Sunday, June 23, 2013

Rumanian Jews.

New York Times 100 years ago today, June 23, 1913:
    M. Clemenceau, with the zeal and energy on which years seem to have no effect, has taken up the cause of the Rumanian Jews. As the influence of France can be brought to bear directly on the signatories of the Berlin treaty, which Rumania has for years persistently violated, and as the voice of M. Clemenceau is one to which French Ministers do well to listen, it may be that something really will be done in the matter.
    The case is very simple. The treaty of Berlin required, in substance, that the Jews in Rumania, being subjected to the obligations of citizenship, and meeting these loyally, should have equal rights with other citizens. Not even the most rabid anti-Semite will assert that the Jews of Rumania have not performed all their duties. They are, as a class, law-abiding, industrious, self-supporting, and, in the army, have been faithful soldiers. Yet, with the exception of a few for whom special laws have been passed and of those in Dobrondja and Silistria, they are treated as foreigners. As M. Clemenceau says:
    They are foreigners, although they, belong to no other nation and can claim no protection from any other Power, thus forming an international monstrosity by having no country.

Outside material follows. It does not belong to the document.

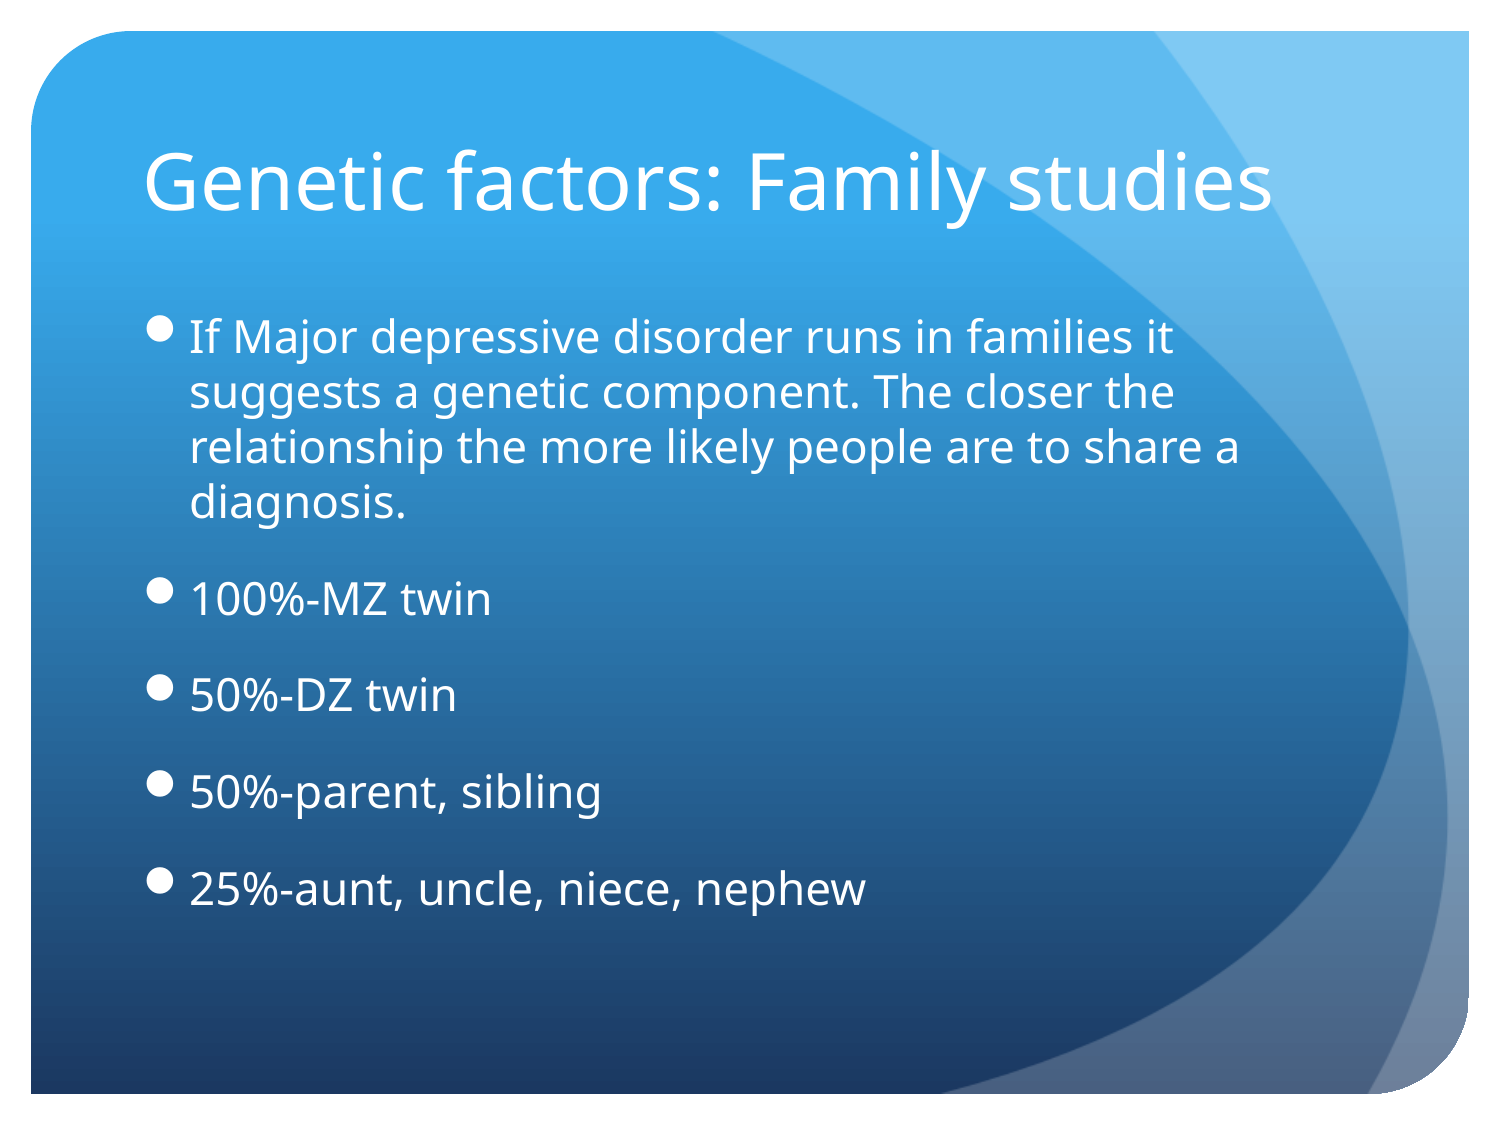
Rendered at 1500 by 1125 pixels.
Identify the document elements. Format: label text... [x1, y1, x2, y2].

picture [24, 30, 1473, 1094]
title Genetic factors: Family studies [127, 62, 1372, 234]
list If Major depressive disorder runs in families it suggests a genetic component. The closer the relationship the more likely people are to share a diagnosis. 100%-MZ twin 50%-DZ twin 50%-parent, sibling 25%-aunt, uncle, niece, nephew [127, 299, 1372, 991]
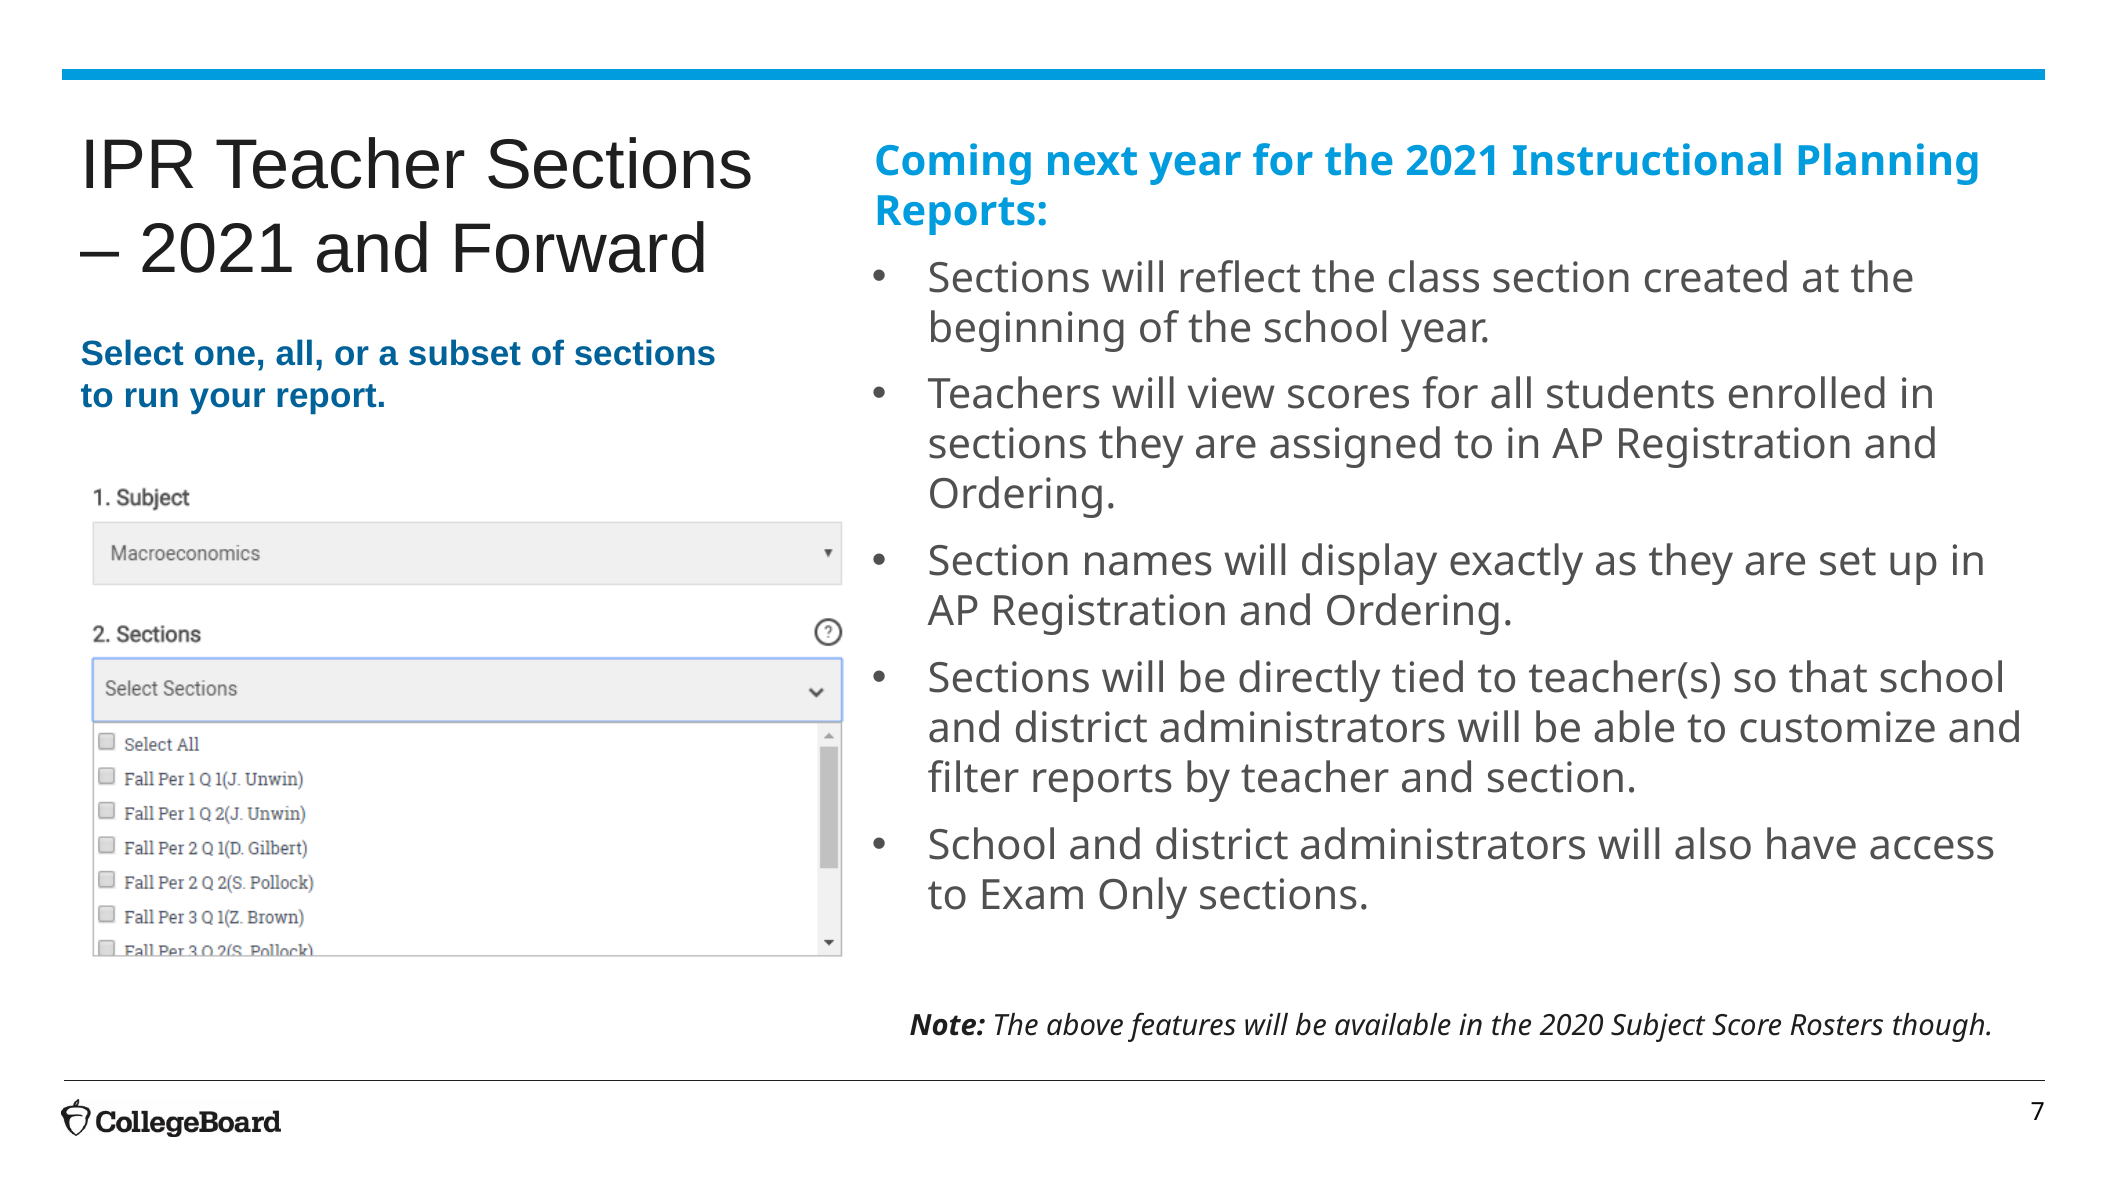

    The Jewish Rumanian soldier who shed his blood on the field of battle is not allowed to enter a workshop, because he is a foreigner. His children are not admitted to school, because they are also foreigners.
    The United States is not a party to the treaties which Rumania has so long scouted, but it has a light to use what influence it can upon the public opinion of the world to induce action that shall right this obvious and long-continued wrong. A strong organization for that purpose has just been formed. Men of all parties and of various forms of religious belief, Catholics, Protestants, Jews, are joining it. The immediate objective will be, of course, to secure action by the Governments which are parties to the treaty of Berlin, and to this the vigorous arguments and appeals of M. Clemenceau are sure to contribute.